MANKIND has just 10 years to ensure the planet remains habitable for human beings, Environment Minister John Gormley told the UN in New York.
Ireland will keep its climate change emission commitments under the Kyoto Treaty, he told world leaders.
He also did not rule out the introduction of a carbon tax to meet commitments.
The meeting was called to galvanise the support of governments around the world for a new, comprehensive treaty to limit the emission of greenhouse gases and replace the one agreed in Kyoto, which expires in 2012.
In his address, Mr Gormley warned that the window of opportunity to avert the worst consequences of climate change was fast closing.
"We have 10 years.

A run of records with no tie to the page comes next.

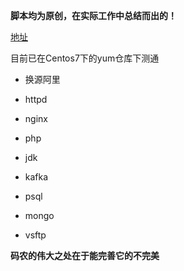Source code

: **脚本均为原创，在实际工作中总结而出的！**

[地址](https://meethigher.top/blog/2022/onekey-shell/)

目前已在Centos7下的yum仓库下测通

* 换源阿里

* httpd
* nginx
* php
* jdk
* kafka
* psql
* mongo
* vsftp

**码农的伟大之处在于能完善它的不完美**
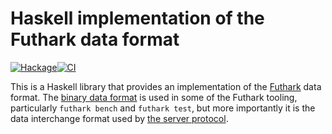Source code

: # Haskell implementation of the Futhark data format

[![Hackage](https://img.shields.io/hackage/v/futhark-data.svg?style=flat)](https://hackage.haskell.org/package/futhark-data)[![CI](https://github.com/diku-dk/futhark-data-haskell/workflows/build/badge.svg)](https://github.com/diku-dk/futhark-data-haskell/actions)

This is a Haskell library that provides an implementation of the
[Futhark](https://futhark-lang.org) data format.  The [binary data
format](https://futhark.readthedocs.io/en/latest/binary-data-format.html)
is used in some of the Futhark tooling, particularly `futhark bench`
and `futhark test`, but more importantly it is the data interchange
format used by [the server
protocol](https://futhark.readthedocs.io/en/latest/server-protocol.html).
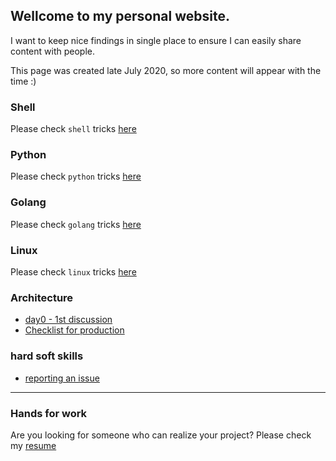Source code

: ## Wellcome to my personal website.

I want to keep nice findings in single place to ensure I can easily share content with people.

This page was created late July 2020, so more content will appear with the time :)

### Shell

Please check `shell` tricks [here](shell)

### Python

Please check `python` tricks [here](python)

### Golang

Please check `golang` tricks [here](golang)

### Linux

Please check `linux` tricks [here](linux)

### Architecture

* [day0 - 1st discussion](archirecture/day0/1st-discussion)
* [Checklist for production](archirecture/production/readiness)

### hard soft skills

* [reporting an issue](hard-soft/issues.md)

---

### Hands for work

Are you looking for someone who can realize your project? Please check my [resume](resume)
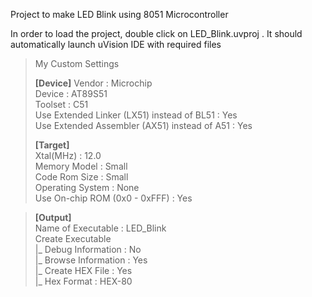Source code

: Project to make LED Blink using 8051 Microcontroller

In order to load the project, double click on LED_Blink.uvproj . It should automatically launch uVision IDE with required files


>My Custom Settings  
>  
>**[Device]**
>  Vendor  : Microchip  
>  Device  : AT89S51  
>  Toolset : C51  
>  Use Extended Linker (LX51) instead of BL51   : Yes  
>  Use Extended Assembler (AX51) instead of A51 : Yes  
>  
>**[Target]**  
>  Xtal(MHz) : 12.0  
>  Memory Model  : Small  
>  Code Rom Size : Small  
>  Operating System : None  
>  Use On-chip ROM (0x0 - 0xFFF) : Yes  
  
>**[Output]**  
>  Name of Executable : LED_Blink  
>  Create Executable  
>    |_ Debug Information : No  
>    |_ Browse Information : Yes  
>    |_ Create HEX File : Yes  
>         |_ Hex Format : HEX-80   
  
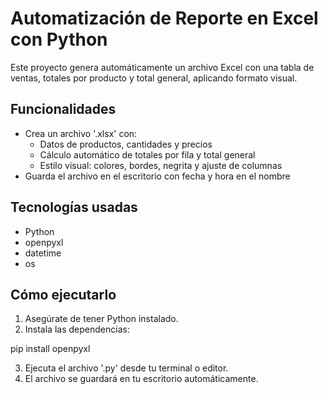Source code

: # Automatización de Reporte en Excel con Python

Este proyecto genera automáticamente un archivo Excel con una tabla de ventas, totales por producto y total general, aplicando formato visual.

## Funcionalidades

- Crea un archivo '.xlsx' con:
  - Datos de productos, cantidades y precios
  - Cálculo automático de totales por fila y total general
  - Estilo visual: colores, bordes, negrita y ajuste de columnas
- Guarda el archivo en el escritorio con fecha y hora en el nombre

## Tecnologías usadas

- Python
- openpyxl
- datetime
- os

## Cómo ejecutarlo

1. Asegúrate de tener Python instalado.
2. Instala las dependencias:

pip install openpyxl

3. Ejecuta el archivo '.py' desde tu terminal o editor.
4. El archivo se guardará en tu escritorio automáticamente.
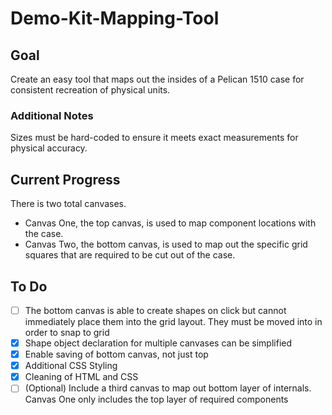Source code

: # Demo-Kit-Mapping-Tool

## Goal

Create an easy tool that maps out the insides of a Pelican 1510 case for consistent recreation of physical units.

### Additional Notes

Sizes must be hard-coded to ensure it meets exact measurements for physical accuracy.

## Current Progress

There is two total canvases.

 - Canvas One, the top canvas, is used to map component locations with the case.
 - Canvas Two, the bottom canvas, is used to map out the specific grid squares that are required to be cut out of the case.

## To Do

- [ ] The bottom canvas is able to create shapes on click but cannot immediately place them into the grid layout.  They must be moved into in order to snap to grid
- [x] Shape object declaration for multiple canvases can be simplified
- [x] Enable saving of bottom canvas, not just top
- [x] Additional CSS Styling
- [x] Cleaning of HTML and CSS
- [ ] \(Optional) Include a third canvas to map out bottom layer of internals.  Canvas One only includes the top layer of required components
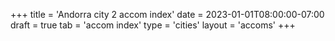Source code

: +++
title = 'Andorra city 2 accom index'
date = 2023-01-01T08:00:00-07:00
draft = true
tab = 'accom index'
type = 'cities'
layout = 'accoms'
+++
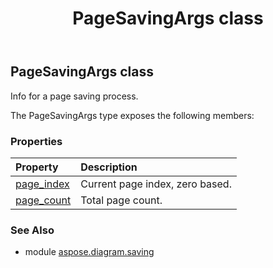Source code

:﻿---
title: PageSavingArgs class
second_title: Aspose.Diagram for Python via .NET API References
description: 
type: docs
weight: 70
url: /python-net/aspose.diagram.saving/pagesavingargs/
is_root: false
---

## PageSavingArgs class

Info for a page saving process.



The PageSavingArgs type exposes the following members:

### Properties
| Property | Description |
| :- | :- |
| [page_index](/diagram/python-net/aspose.diagram.saving/pagesavingargs/page_index) | Current page index, zero based. |
| [page_count](/diagram/python-net/aspose.diagram.saving/pagesavingargs/page_count) | Total page count. |


### See Also

* module [aspose.diagram.saving](../)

Ten years to stabilise our greenhouse gas emissions, to ensure that our planet remains habitable for human beings, 10 years to act decisively," he said.
"And we have squandered precious time," added the minister.
Ireland was a relatively small western European country, Mr Gormley told the General Assembly.
"Thanks to the warming effect of the Gulfstream on the north Atlantic, we have a temperate climate all year round."
He said:"We value our temperate climate and we are determined to do everything possible to protect it in the interest of present and future generations of Irish people."
Meanwhile, a survey carried out by Behaviour and Attitudes for the Power of One campaign by the Department of Communications, Energy and Natural Resources shows that 36pc of workers label themselves "energy wasters" in the workplace.